Paper Payment Systems

There’s still a lot of work to do in the healthcare payments landscape in terms of moving from paper to digital. In a recent InstaMed survey, 58 percent of providers said paper statements are the primary method for patient collections and a shocking 41 percent have not changed their billing process in more than 5 years. This is confirmed by the fact that 79 percent of patients said they have received a paper medical bill. 

Most interestingly, a study of large data breaches (affecting 500 patients or more) by researchers at the University of Central Florida and at the United States Air Force Joint Base in Charleston, South Carolina, revealed that paper and films were the most frequent location of breached data, occurring in 65 hospitals during the study period. While network servers were the least common location, but network server breaches affected the most patients overall.

Future Opportunities: Optimizing Your Revenue Cycle

A recent TransUnion analysis showed that 30% of self-pay accounts (those patients without health insurance or those that have a patient balance after insurance) will generate more than 80% of the self pay revenue collected by hospitals. This means that hospitals may be leaving millions on the table if their revenue cycle is less than optimal. An optimized revenue cycle ensures that earned revenue becomes paid revenue.

Why is this significant? The number of patients without health insurance increased to more than 12% at the end of 2017. In addition, Patient Balances after Insurance (PBAI) grew from 8% of the total bill responsibility in 2012 to 12.2% in 2017. The uninsured rate also grew from 10.9% in 2016 to 12.2% in 2017.

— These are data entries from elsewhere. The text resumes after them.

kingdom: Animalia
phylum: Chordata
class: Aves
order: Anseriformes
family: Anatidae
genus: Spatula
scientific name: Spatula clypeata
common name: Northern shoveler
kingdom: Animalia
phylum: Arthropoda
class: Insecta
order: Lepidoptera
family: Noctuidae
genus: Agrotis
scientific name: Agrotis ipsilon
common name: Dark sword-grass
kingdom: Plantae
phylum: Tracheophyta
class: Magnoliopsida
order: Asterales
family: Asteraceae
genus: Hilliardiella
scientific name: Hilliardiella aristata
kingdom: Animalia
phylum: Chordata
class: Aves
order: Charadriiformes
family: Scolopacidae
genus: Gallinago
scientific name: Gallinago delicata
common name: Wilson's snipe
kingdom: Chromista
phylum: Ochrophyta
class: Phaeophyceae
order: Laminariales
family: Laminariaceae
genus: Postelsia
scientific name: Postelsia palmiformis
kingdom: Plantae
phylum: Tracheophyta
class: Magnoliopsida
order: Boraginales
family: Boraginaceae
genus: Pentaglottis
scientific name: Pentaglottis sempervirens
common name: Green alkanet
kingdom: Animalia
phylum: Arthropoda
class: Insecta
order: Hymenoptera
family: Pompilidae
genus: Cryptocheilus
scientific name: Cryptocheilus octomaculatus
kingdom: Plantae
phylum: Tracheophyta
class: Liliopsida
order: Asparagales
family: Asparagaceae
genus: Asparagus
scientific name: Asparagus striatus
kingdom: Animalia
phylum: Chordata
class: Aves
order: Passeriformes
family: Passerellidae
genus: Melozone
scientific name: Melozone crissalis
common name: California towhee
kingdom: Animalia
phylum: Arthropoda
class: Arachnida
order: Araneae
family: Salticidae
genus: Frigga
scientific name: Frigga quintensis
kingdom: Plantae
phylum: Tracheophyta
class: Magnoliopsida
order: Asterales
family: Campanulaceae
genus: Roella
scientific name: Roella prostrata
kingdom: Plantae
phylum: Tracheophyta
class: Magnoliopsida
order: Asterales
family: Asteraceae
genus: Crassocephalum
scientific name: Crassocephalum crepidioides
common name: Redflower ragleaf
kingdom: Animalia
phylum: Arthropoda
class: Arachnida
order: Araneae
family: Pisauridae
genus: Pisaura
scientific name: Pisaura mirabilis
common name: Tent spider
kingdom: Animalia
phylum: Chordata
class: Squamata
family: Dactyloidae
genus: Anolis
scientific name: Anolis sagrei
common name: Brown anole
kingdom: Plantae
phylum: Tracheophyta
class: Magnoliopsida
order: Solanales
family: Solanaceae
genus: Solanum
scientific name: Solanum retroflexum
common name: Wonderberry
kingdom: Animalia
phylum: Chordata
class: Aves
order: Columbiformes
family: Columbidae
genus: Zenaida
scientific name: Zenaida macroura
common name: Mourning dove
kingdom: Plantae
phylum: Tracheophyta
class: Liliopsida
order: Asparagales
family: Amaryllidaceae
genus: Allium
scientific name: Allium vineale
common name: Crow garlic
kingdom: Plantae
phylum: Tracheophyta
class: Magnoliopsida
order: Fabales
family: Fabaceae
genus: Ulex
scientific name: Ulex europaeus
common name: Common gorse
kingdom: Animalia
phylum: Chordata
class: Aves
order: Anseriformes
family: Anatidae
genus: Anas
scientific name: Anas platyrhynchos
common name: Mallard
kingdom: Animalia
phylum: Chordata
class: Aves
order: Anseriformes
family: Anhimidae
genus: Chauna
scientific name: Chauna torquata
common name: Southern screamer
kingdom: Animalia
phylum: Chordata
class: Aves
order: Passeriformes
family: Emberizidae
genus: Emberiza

When healthcare providers focus too much on cost control measures, they are missing the bigger picture. As an example in 2018, cutting costs was the highest priority for 63% of hospital C-suite executives, according to a Premier survey.  But a recent Advisory Board study indicated that the typical 350-bed hospital may be leaving $22 million on the table by focusing on cutting costs over optimizing their revenue cycle.

Inefficiencies in the billing process is a huge problem in the healthcare industry but it also creates a massive market opportunity for new and existing healthcare payment tech players.